Le tre parti che compongono la raccolta impegnano il lettore profondamente: una prima volta accecato dalla solarità, una seconda sospeso nello spasmo del dolore, una terza disceso nella forza inesorabile che la polvere del tempo ha sulle orme terrene.

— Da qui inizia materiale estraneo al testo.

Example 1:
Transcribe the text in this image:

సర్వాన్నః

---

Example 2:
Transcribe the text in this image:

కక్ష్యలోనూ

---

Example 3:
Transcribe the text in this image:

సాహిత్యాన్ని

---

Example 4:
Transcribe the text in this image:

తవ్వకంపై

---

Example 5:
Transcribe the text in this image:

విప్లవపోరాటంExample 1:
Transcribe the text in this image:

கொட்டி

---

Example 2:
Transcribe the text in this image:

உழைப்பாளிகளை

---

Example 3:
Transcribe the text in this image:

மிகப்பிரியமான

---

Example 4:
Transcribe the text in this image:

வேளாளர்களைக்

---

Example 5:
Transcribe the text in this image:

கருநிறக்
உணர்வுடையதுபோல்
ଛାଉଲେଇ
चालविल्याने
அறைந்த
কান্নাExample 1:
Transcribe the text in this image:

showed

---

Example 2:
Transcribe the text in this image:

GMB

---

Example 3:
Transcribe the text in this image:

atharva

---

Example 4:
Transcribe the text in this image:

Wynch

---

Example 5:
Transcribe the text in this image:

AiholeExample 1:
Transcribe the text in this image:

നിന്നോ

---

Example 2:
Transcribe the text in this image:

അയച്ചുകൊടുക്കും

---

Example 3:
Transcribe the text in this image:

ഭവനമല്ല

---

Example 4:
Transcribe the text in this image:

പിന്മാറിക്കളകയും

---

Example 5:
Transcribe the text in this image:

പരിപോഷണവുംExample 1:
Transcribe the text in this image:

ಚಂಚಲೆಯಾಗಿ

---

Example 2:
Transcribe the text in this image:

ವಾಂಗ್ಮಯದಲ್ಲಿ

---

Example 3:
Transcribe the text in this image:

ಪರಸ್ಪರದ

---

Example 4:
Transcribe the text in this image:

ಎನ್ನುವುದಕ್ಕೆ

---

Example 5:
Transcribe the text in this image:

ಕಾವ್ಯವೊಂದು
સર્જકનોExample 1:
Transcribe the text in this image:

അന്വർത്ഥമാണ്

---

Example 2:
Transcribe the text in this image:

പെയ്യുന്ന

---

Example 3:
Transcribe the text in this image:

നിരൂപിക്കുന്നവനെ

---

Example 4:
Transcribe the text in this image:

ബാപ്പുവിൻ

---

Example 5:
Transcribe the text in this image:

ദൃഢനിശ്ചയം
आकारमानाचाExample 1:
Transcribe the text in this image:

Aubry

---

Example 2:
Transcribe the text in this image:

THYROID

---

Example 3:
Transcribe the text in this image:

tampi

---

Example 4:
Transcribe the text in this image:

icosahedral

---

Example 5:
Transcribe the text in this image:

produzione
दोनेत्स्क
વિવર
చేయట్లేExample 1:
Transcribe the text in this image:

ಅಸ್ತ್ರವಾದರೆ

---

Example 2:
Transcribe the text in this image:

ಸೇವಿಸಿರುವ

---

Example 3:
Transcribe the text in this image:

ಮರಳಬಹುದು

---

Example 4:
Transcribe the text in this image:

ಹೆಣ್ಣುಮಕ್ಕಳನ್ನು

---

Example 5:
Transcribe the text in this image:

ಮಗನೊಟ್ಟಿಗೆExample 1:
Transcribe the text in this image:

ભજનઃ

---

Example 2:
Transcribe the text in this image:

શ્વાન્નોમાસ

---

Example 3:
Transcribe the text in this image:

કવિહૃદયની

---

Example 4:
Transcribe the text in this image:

Un migrare “lentamente”, con “calma”, “quieti”, a fissare con lo sguardo “la trama delle cose”. E suona forte la lezione ermetica del Nobel Eugenio Montale, messo a contatto con i versi del Nostro:
“Perdono consistenza lentamente / (…) certi luoghi che avrei voluto offrirti” (pag. 15) “Tendono alla chiarità le cose oscure” (Montale, Ossi di Seppia)
La sacralità della parola, la segretezza che da essa promana, nell’intento di superare il dolore del viaggio, viene ripetuta costantemente nel racconto che Valecchi rivela nei suoi versi: “Un’idea di comunione segreta / costruita intorno alla tua presenza” (pag. 15) ; “in una lingua che non posso intendere / (…) fuori del dominio delle parole”(pag. 16); “(…), ma solo tu / hai ascoltato e compreso una lingua / di cui non possiedo alcuna nozione” (pag. 18).
Scavalcare: “L’aspetto pomeridiano delle mura” (pag. 21) che inganna e limita la nostra tormentata perdita dell’esistenza. La siepe che priva il poeta Giacomo Leopardi nell’idillio L’Infinito della possibilità di guardare “l’ultimo orizzonte”; il muro con alla sommità “i cocci aguzzi di bottiglia” del poeta Eugenio Montale; e il “muro d’ombra” del poeta Giuseppe Ungaretti della poesia La madre. Il desiderio di  spegnere il dolore della mancanza, il pianto dell’assenza:
Fiori da muro dove il tuo sguardo scorreva
all’epoca dei pomeriggi di sole
immobili come le ombre arancioni
dei cipressi sulla polvere gentile
(pag. 37)
Soltanto con l’uso della callida iunctura la polvere inesorabile del Tempo diviene “gentile” verso gli occhi che ci hanno fatto conoscere l’Amore per la Vita.
Di fronte a questa stupenda raccolta poetica la lezione del Novecento appena trascorso assume una nuova veste, si riempie di nuovi colori. Desidero dire che sarebbe utile abbinare un CD con la declamazione dei versi da parte del Nostro affinché l’inesorabilità del Tempo sia fermata in “rivoli di bruscoli che si incendiano / nel tentativo di ascendere al cielo” (pag. 20) per dare spazio al kairos del genere umano che leggerà: “Come questa primavera che sale / dal nulla a riempire pensieri invasi / dalla mancanza della tua presenza” (pag. 61). Come non leggere, nella similitudine di questi versi di Valecchi, i versi del grande poeta Giuseppe Ungaretti della poesia Non gridate più:
  (…) Hanno l’impercettibile sussurro,
          Non fanno più rumore
          Del crescere dell’erba,
          Lieta dove non passa l’uomo.